*Extract to read*
-- Opening Marker --
As mentioned above, because eBird data is increasingly being used for science and conservation, we have an obligation to try to ensure accurate data. The process for review is intentionally cautious, which means that reviewers are asked to be more worried about possible false positives (confirming a record which is possibly incorrect) than possible false negatives (leaving a correct record unconfirmed). This ensures that publicly available data, such as the species maps, can largely be trusted. Confirmed records should stand the test of time, so a user in future years can have confidence in the data.

Filters

The base for the review process are eBird filters. A filter defines:

The list of species options displayed when you enter a list in eBird, using the website or the app
Which records are considered potentially unusual and therefore flagged for manual review

A filter is defined for a geographical area. Across much of India these are at state level, but in more popular areas, and places where our understanding of species status is better, they are defined for smaller and more precise areas.

Each filter enables automated detection of records that potentially involve:

species that are not known to occur in the area
unusually high counts of species that do occur in the area
rare species, or species of conservation importance
species that appear during seasons when they are not expected
an unusual species that can be easily confused with a common species

Each filter defines, for each species, an “expected” total count threshold for a birding session at a location within the filter’s area on a given date. Any record that exceeds the expected total will be flagged for manual review.
-- Closing Marker --
*Records*
-- Opening Marker --
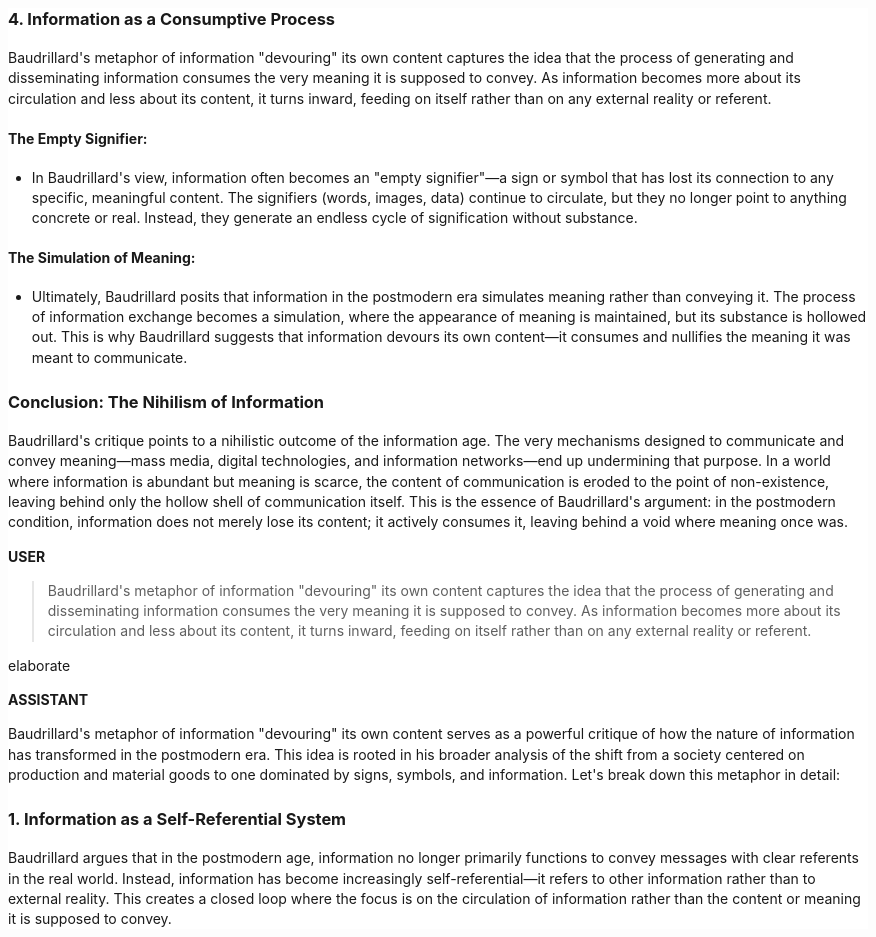 ### 4. **Information as a Consumptive Process**

Baudrillard's metaphor of information "devouring" its own content captures the idea that the process of generating and disseminating information consumes the very meaning it is supposed to convey. As information becomes more about its circulation and less about its content, it turns inward, feeding on itself rather than on any external reality or referent.

#### The Empty Signifier:
- In Baudrillard's view, information often becomes an "empty signifier"—a sign or symbol that has lost its connection to any specific, meaningful content. The signifiers (words, images, data) continue to circulate, but they no longer point to anything concrete or real. Instead, they generate an endless cycle of signification without substance.

#### The Simulation of Meaning:
- Ultimately, Baudrillard posits that information in the postmodern era simulates meaning rather than conveying it. The process of information exchange becomes a simulation, where the appearance of meaning is maintained, but its substance is hollowed out. This is why Baudrillard suggests that information devours its own content—it consumes and nullifies the meaning it was meant to communicate.

### Conclusion: The Nihilism of Information

Baudrillard's critique points to a nihilistic outcome of the information age. The very mechanisms designed to communicate and convey meaning—mass media, digital technologies, and information networks—end up undermining that purpose. In a world where information is abundant but meaning is scarce, the content of communication is eroded to the point of non-existence, leaving behind only the hollow shell of communication itself. This is the essence of Baudrillard's argument: in the postmodern condition, information does not merely lose its content; it actively consumes it, leaving behind a void where meaning once was.


**USER**

> Baudrillard's metaphor of information "devouring" its own content captures the idea that the process of generating and disseminating information consumes the very meaning it is supposed to convey. As information becomes more about its circulation and less about its content, it turns inward, feeding on itself rather than on any external reality or referent.

elaborate


**ASSISTANT**

Baudrillard's metaphor of information "devouring" its own content serves as a powerful critique of how the nature of information has transformed in the postmodern era. This idea is rooted in his broader analysis of the shift from a society centered on production and material goods to one dominated by signs, symbols, and information. Let's break down this metaphor in detail:

### 1. **Information as a Self-Referential System**

Baudrillard argues that in the postmodern age, information no longer primarily functions to convey messages with clear referents in the real world. Instead, information has become increasingly self-referential—it refers to other information rather than to external reality. This creates a closed loop where the focus is on the circulation of information rather than the content or meaning it is supposed to convey.
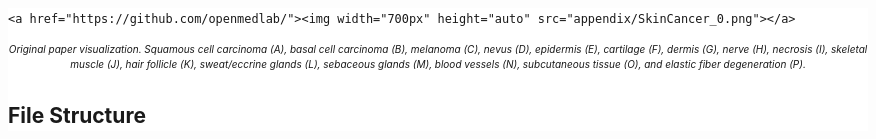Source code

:     <a href="https://github.com/openmedlab/"><img width="700px" height="auto" src="appendix/SkinCancer_0.png"></a>
</div>
<p style="text-align:center;font-size:10px;"><em>Original paper visualization. Squamous cell carcinoma (A), basal cell carcinoma (B), melanoma (C), nevus (D), epidermis (E), cartilage (F), dermis (G), nerve (H), necrosis (I), skeletal muscle (J), hair follicle (K), sweat/eccrine glands (L), sebaceous glands (M), blood vessels (N), subcutaneous tissue (O), and elastic fiber degeneration (P).</em></p>

## File Structure
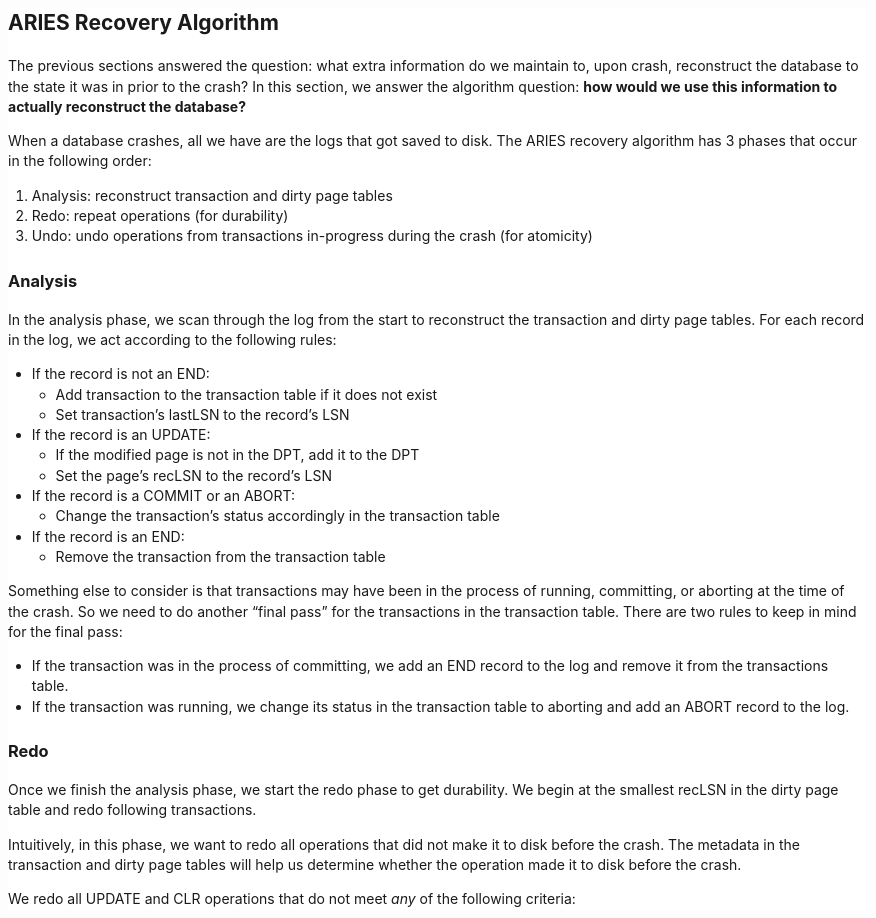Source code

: 
## ARIES Recovery Algorithm

The previous sections answered the question: what extra information do we maintain to, upon crash, reconstruct the database to the state it was in prior to the crash? In this section, we answer the algorithm question: **how would we use this information to actually reconstruct the database?**

When a database crashes, all we have are the logs that got saved to disk. The ARIES recovery algorithm has 3 phases that occur in the following order:



1. Analysis: reconstruct transaction and dirty page tables
2. Redo: repeat operations (for durability)
3. Undo: undo operations from transactions in-progress during the crash (for atomicity)


### Analysis

In the analysis phase, we scan through the log from the start to reconstruct the transaction and dirty page tables. For each record in the log, we act according to the following rules:



* If the record is not an END:
    * Add transaction to the transaction table if it does not exist
    * Set transaction’s lastLSN to the record’s LSN
* If the record is an UPDATE:
    * If the modified page is not in the DPT, add it to the DPT
    * Set the page’s recLSN to the record’s LSN
* If the record is a COMMIT or an ABORT:
    * Change the transaction’s status accordingly in the transaction table
* If the record is an END:
    * Remove the transaction from the transaction table

Something else to consider is that transactions may have been in the process of running, committing, or aborting at the time of the crash. So we need to do another “final pass” for the transactions in the transaction table. There are two rules to keep in mind for the final pass:



* If the transaction was in the process of committing, we add an END record to the log and remove it from the transactions table. 
* If the transaction was running, we change its status in the transaction table to aborting and add an ABORT record to the log.


### Redo

Once we finish the analysis phase, we start the redo phase to get durability. We begin at the smallest recLSN in the dirty page table and redo following transactions. 

Intuitively, in this phase, we want to redo all operations that did not make it to disk before the crash. The metadata in the transaction and dirty page tables will help us determine whether the operation made it to disk before the crash.

We redo all UPDATE and CLR operations that do not meet _any_ of the following criteria:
-- Closing Marker --
*Prompt 1*
Answer these questions from the eBird review passage:
(a) What are reviewers asked to worry about more than possible false negatives?
(b) Across much of India, at what level are filters defined?
(c) What happens to a record that exceeds the expected total count?
*Prompt 2*
Continue the eBird review passage from where it stops.

*Exercise result 1*
(a) Possible false positives, meaning confirming a record that is possibly incorrect.
(b) At state level.
(c) It is flagged for manual review.

*Exercise result 2*
If the total on the filter is zero, then the species is considered “Rare” (better thought of as “noteworthy”) and will only be shown on the data entry checklist if “Show rare species” is checked.

The diagram below shows how a filter has been set for Northern Pintail. Expected totals peak in mid-winter and decline gradually through March to May, with none expected (“Rare”) until September, when numbers increase through the autumn. As an example, an observation of 250 Pintails on 10 March would be automatically confirmed, but the same number on 20 March would be flagged for manual review, and any over-summering Pintail would also be flagged.

Filter definition for Northern Pintail (from a region in north India)

When you submit a checklist on eBird the filter processes your observations and, for any species that are either not present on the filter or exceed the filter thresholds, and are therefore considered noteworthy, you are prompted to add some documentation.

An observation that has exceeded the filter threshold

The message given will say whether the species is considered rare for the date or location, or is an unusually high count. If you see this prompt, please double-check that you are entering the correct species, and then add any supporting details you can, e.g. circumstances of the observation, how you identified the species and distinguished it from other similar species, how you counted or estimated. (Read more about how to write an account for a rare sighting.) Your observation will then be considered unconfirmed pending a manual review by eBird reviewers, and will not show in any public output until this review is done.

Often it is not easy to add extra details at the time, e.g. if you are using the eBird mobile app and it is inconvenient to write much, or if you have photos that you haven’t yet processed. You can certainly add a note to say something like “Details/Photos to be added later” (or even “tbc” if you want to keep it quick), but please do indeed follow-up later!

Filters are set by volunteer eBird editors who have a good understanding of species status within their regions. They are adjusted regularly based on analysis of eBird records: for example, if there were several flagged records of Pintails in late March that were considered confirmed through manual review, the editor might decide to extend the period where 200 is the threshold to the end of the month, or increase the threshold to 300 say, or even make both changes.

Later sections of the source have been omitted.